The purpose of this notebook is to preprocess the corpus.

What we want to do:
* Transliterate cyrillic into latin
* Remove punctuation (`,)(.:;` plus exotic quotation marks)

In [1]:
import os
import logging

logging.basicConfig(format='%(asctime)s - %(message)s', level=logging.INFO)


raw_dir = "/home/peterr/macocu/taskB/data/raw"
interim_dir = "/home/peterr/macocu/taskB/data/interim"
final_dir = "/home/peterr/macocu/taskB/data/final"


files = ["bswac","cnrwac","hrwac","srwac"]
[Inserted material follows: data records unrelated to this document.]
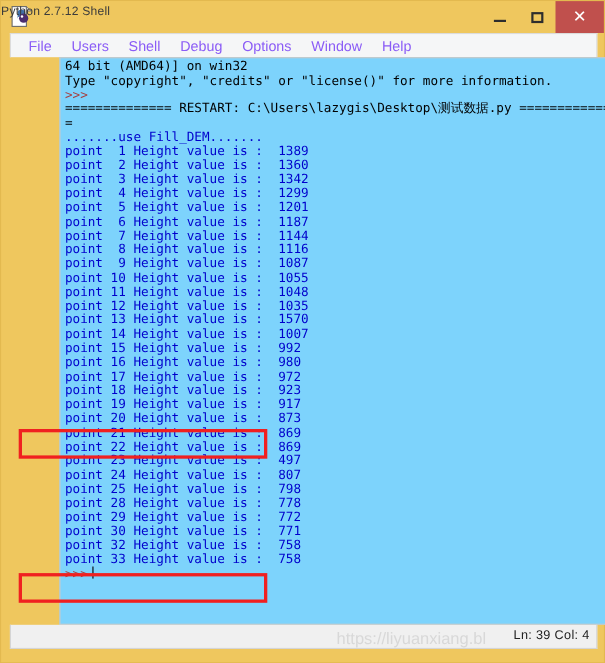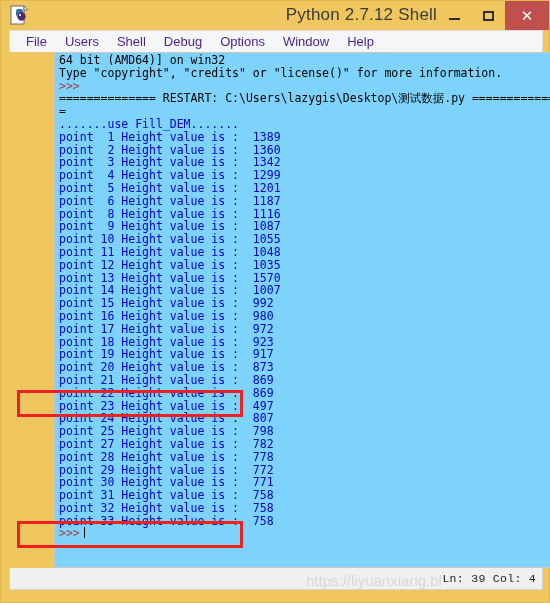--- a/index.html
+++ b/index.html
@@ -35,22 +35,22 @@
   }
   .app-icon {
     position: absolute;
     left: 8px; top: 4px;
     width: 21px; height: 21px;
   }
   .title-text {
     position: absolute;
     left: 0; top: 4px;
     width: 436px;
-    text-align: right;
-    font-size: 17px;
+    text-align: left;
+    font-size: 11px;
     color: #3b3b3b;
     font-family: "Liberation Sans", sans-serif;
     letter-spacing: 0.2px;
   }
   .win-btns {
     position: absolute;
     right: 0; top: 0;
     height: 29px;
     display: flex;
     align-items: stretch;
@@ -96,21 +96,21 @@
     background: #f5f6f7;
     border: 1px solid #dcdcdc;
     border-bottom: none;
     box-sizing: border-box;
     display: flex;
     align-items: center;
     padding-left: 7px;
   }
   .menu-item {
     font-size: 13px;
-    color: #4c1d95;
+    color: #8b5cf6;
     padding: 0 9px;
     cursor: default;
     font-family: "Liberation Sans", sans-serif;
   }
 
   
   .shell-wrap {
     position: absolute;
     left: 8px; top: 51px;
     width: 534px;
@@ -216,21 +216,21 @@
     background: #f0f0f0;
     border: 1px solid #d5d5d5;
     border-top: none;
     box-sizing: border-box;
   }
   .status-pos {
     position: absolute;
     right: 6px; top: 4px;
     font-size: 11.5px;
     color: #222;
-    font-family: Liberation Mono, monospace;
+    font-family: Liberation Sans, sans-serif;
     letter-spacing: 0.3px;
   }
   .watermark {
     position: absolute;
     left: 305px; top: 571px;
     font-size: 15px;
     color: #d8d8d8;
     font-family: "Liberation Sans", sans-serif;
     white-space: nowrap;
     pointer-events: none;
@@ -283,43 +283,42 @@
 </span><span class="sysline">Type "copyright", "credits" or "license()" for more information.
 </span><span class="prompt">&gt;&gt;&gt;
 </span><span class="restart">============== RESTART: C:\Users\lazygis\Desktop\测试数据.py ==============
 </span><span class="out">.......use Fill_DEM.......
 </span><span class="out">point  1 Height value is :  1389
 </span><span class="out">point  2 Height value is :  1360
 </span><span class="out">point  3 Height value is :  1342
 </span><span class="out">point  4 Height value is :  1299
 </span><span class="out">point  5 Height value is :  1201
 </span><span class="out">point  6 Height value is :  1187
+</span><span class="out">point  7 Height value is :  1144
 </span><span class="out">point  8 Height value is :  1116
 </span><span class="out">point  9 Height value is :  1087
 </span><span class="out">point 10 Height value is :  1055
 </span><span class="out">point 11 Height value is :  1048
 </span><span class="out">point 12 Height value is :  1035
 </span><span class="out">point 13 Height value is :  1570
 </span><span class="out">point 14 Height value is :  1007
 </span><span class="out">point 15 Height value is :  992
 </span><span class="out">point 16 Height value is :  980
 </span><span class="out">point 17 Height value is :  972
 </span><span class="out">point 18 Height value is :  923
 </span><span class="out">point 19 Height value is :  917
 </span><span class="out">point 20 Height value is :  873
 </span><span class="out">point 21 Height value is :  869
 </span><span class="out">point 22 Height value is :  869
 </span><span class="out">point 23 Height value is :  497
 </span><span class="out">point 24 Height value is :  807
 </span><span class="out">point 25 Height value is :  798
-</span><span class="out">point 27 Height value is :  782
 </span><span class="out">point 28 Height value is :  778
 </span><span class="out">point 29 Height value is :  772
 </span><span class="out">point 30 Height value is :  771
-</span><span class="out">point 31 Height value is :  758
 </span><span class="out">point 32 Height value is :  758
 </span><span class="out">point 33 Height value is :  758
 </span><span class="prompt">&gt;&gt;&gt;</span><span class="caret"></span></div>
 
     <div class="vscroll">
       <div class="vs-btn top">
         <span class="arrow-up"></span>
       </div>
       <div class="vs-thumb"></div>
       <div class="vs-track"></div>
## Creating a toy dataset for testing purposes:

In [2]:
%%bash
for file in {bswac,cnrwac,hrwac,srwac}
do
head -n 1000000 "/home/peterr/macocu/taskB/data/raw/$file" > "/home/peterr/macocu/taskB/data/interim/$file"_head
done


In [3]:
cnr_path = os.path.join(interim_dir, "cnrwac_head")
with open(cnr_path, "r") as f:
    chars = set(f.read())

In [4]:
# chars was inspected and a collection of unwanted characters was chosen.
# See chars_to_remove

In [6]:
chars_to_remove = {
    '!',
    '"',
    '#',
    '%',
    '&',
    "'",
    '(',
    ')',
    '*',
    '+',
    ',',
    '-',
    '.',
    '/',
    ':',
    ';',
    '<',
    '=',
    '>',
    '?',
    '[',
    ']',
    '_',
    '`',
    '«',
    '°',
    '²',
    '³',
    'µ',
    '·',
    '»',
    '½',
    '‑',
    '–',
    '‘',
    '’',
    '“',
    '”',
    '„',
    '•',
    '…',
    '‰',
    '″',
    '₂',
    '₃',
    '€',
    '™',
    '→',
    '−',
    '∕',
    '😀',
    '😉',
    '🙁',
    '🙂'

}


from typing import Set
def remove_chars(input_text: str, chars_to_remove: Set[str]) -> str:
    for c in chars_to_remove:
        input_text = input_text.replace(c, "")
    return input_text

def transliterate(input_text: str) -> str:
    from transliterate import translit
    return translit(input_text, "sr", reversed=True)

# Sort out the subsets:
for file in files:
    file = file + "_head"
    logging.info(f"Started preprocessing file {file}.")
    input_path = os.path.join(interim_dir, file)
    with open(input_path, "r") as f:
        text = f.read()
    text = remove_chars(text, chars_to_remove)
    text = transliterate(text)
    output_path = os.path.join(interim_dir, file+"_pp")
    with open(output_path, "w") as f:
        f.write(text)


# Sort out the whole files:
for file in files:
    logging.info(f"Started preprocessing file {file}.")
    input_path = os.path.join(raw_dir, file)
    with open(input_path, "r") as f:
        text = f.read()
    text = remove_chars(text, chars_to_remove)
    text = transliterate(text)
    output_path = os.path.join(interim_dir, file+"_pp")
    with open(output_path, "w") as f:
        f.write(text)

2021-12-29 16:08:34,656 - Started preprocessing file bswac_head.
2021-12-29 16:08:56,024 - Started preprocessing file cnrwac_head.
2021-12-29 16:10:11,861 - Started preprocessing file hrwac_head.
2021-12-29 16:10:32,148 - Started preprocessing file srwac_head.
2021-12-29 16:10:52,992 - Started preprocessing file bswac.
2021-12-29 16:15:34,130 - Started preprocessing file cnrwac.
2021-12-29 16:18:21,212 - Started preprocessing file hrwac.